戒名料(かいみょうりょう)とは…
戒名料とは、戒名授与のお布施です。本来、戒名料は存在しませんでした。
何故なら、戒名は生前に授与されていたからです。仏教の教えを守るという誓約、日蓮宗では、お釈迦様、法華経、日蓮聖人の教えを守るという誓約の証しとして戒名が授与されていたのです。
現在でも、本光寺では生前戒名を授与しています。勿論、戒名料はいただきませんが、誓いの言葉の証明として、本光寺の年間行事(12回)に参拝していただきます。
しかし、家が遠くて年間行事に参拝できないという方もいます。そういう方々は、本光寺にいくらか寄付し、違う形で貢献されています。これは、誓約しながら参拝できないというお詫びの気持ちだと思います。
現在、死後に戒名をつけるのが一般的であります。その際の戒名料も、元々はお詫びの気持ちによるものだったのでしょう。

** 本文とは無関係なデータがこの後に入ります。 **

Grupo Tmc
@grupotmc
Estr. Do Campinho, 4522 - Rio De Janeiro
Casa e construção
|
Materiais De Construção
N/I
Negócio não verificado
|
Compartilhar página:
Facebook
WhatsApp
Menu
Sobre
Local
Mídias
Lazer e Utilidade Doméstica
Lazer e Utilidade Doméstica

「故人は、誓約もしませんでした。お寺にも参拝しませんでした。にも関わらず、お戒名を授与していただき有難うございます。お詫びと感謝の気持ちとして、いくらか寄付させていただきます。」という喪主と遺族の純粋な気持ちだったのでしょう。
現在、戒名料が高いという問題があります。それは、戒名料が適正でない、もしくは喪主や遺族が戒名の歴史を理解しておらず、お詫びや感謝の気持ちがなくなってきたという証拠です。
この問題は、檀家制度、世襲制度により布教を怠ってきた寺院の責任もあり、核家族化により宗教と信仰の継承がされなくなった社会にも原因があるでしょう。
また、安い戒名料を売りにして、生前戒名をビジネスにしている所もあります。顧客獲得のための営業窓口であり、ビジネスそのものです。上手い話には必ず裏がありますので、その点を理解してお申込みください。